A primitive is ideal if it is drawn uniformly at random from the set of all functions meeting the specified syntax. A random function \(F : \{0,1\}^n \rightarrow \{0,1\}^n\) is a particular case of an ideal primitive. Such a function is drawn uniformly at random from the set of all functions of domain \(\{0,1\}^n\) and of range \(\{0,1\}^n\).

A simulator is a stateful randomized algorithm that receives and answer queries, possibly being given oracles of its own. We assume that a simulator is initialized to some default state (which constitutes part of the simulator’s description) at the start of each experiment. A simulator S with oracle access to an ideal primitive Z is notated as \(S^{Z}\).

A distinguisher is an algorithm that initiates a query-response session with a set of oracles, that has a limited total number of queries, and that outputs 0 or 1 when the query-response session is over. In our case distinguishers are information-theoretic; this implies, in particular, that the distinguisher can “know by heart” the (adaptive) sequence of questions that will maximize its distinguishing advantage. In particular, one may assume without loss of generality that a distinguisher is deterministic.

Indifferentability seeks to determine when a construction \(C^{Q}\), where Q is a set of ideal primitives, is “as good as” an ideal primitive Z that has the same syntax (interface) as \(C^{Q}\). In brief, there must exist a simulator S such that having oracle access to the pair \((C^{Q}, Q)\) (often referred to as the “real world”) is indistinguishable from the pair \((Z, S^Z)\) (often referred to as the “simulated world”).

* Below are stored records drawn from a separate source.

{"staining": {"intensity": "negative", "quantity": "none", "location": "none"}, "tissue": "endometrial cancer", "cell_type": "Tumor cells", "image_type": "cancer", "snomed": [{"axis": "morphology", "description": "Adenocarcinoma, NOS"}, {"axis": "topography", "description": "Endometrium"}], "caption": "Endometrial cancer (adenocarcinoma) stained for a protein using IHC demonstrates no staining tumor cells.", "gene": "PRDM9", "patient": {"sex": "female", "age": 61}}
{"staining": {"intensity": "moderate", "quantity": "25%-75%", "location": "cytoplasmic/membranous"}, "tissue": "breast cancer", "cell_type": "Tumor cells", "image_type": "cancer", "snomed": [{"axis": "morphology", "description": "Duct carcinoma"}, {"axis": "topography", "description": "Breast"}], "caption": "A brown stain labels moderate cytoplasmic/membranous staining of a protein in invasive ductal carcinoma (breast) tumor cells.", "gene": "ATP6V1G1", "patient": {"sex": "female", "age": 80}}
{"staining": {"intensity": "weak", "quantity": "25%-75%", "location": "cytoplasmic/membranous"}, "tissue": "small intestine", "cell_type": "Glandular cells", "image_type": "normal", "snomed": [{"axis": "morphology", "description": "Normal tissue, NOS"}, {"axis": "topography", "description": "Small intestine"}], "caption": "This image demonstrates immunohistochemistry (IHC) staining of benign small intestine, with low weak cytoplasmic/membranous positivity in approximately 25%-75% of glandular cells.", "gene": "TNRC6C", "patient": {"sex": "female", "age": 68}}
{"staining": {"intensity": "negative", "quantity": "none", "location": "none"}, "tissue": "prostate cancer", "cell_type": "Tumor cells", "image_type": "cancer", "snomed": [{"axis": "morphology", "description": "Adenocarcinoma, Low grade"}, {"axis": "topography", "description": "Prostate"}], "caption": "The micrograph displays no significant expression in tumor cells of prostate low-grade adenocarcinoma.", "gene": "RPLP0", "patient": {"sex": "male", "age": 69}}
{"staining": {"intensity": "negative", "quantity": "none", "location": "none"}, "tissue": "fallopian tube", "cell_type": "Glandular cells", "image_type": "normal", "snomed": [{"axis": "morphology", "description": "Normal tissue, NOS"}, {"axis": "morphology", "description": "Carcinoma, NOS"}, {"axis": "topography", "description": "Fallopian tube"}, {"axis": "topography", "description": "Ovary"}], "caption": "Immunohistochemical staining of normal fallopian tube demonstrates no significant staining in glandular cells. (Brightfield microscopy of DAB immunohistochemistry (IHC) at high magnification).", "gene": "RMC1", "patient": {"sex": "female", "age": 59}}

In more detail we refer to the following definition, which is due to Maurer et al. [23].

Definition 1

A construction C with access to a set of ideal primitives Q is \((t_S, q_S, \varepsilon )\)-indifferentiable from an ideal primitive Z if there exists a simulator \(S = S(q)\) such that

$$\begin{aligned} \Pr \left[ D^{C^Q,Q} = 1\right] - \Pr \left[ D^{Z,S^Z} = 1\right] \le \varepsilon \end{aligned}$$

for every distinguisher D making at most q queries in total, and such that S runs in total time \(t_S\) and makes at most \(q_S\) queries to Z. Here \(t_S\), \(q_S\) and \(\varepsilon \) are functions of q, and the probabilities are taken over the randomness in Q, Z, S and (if any) in D.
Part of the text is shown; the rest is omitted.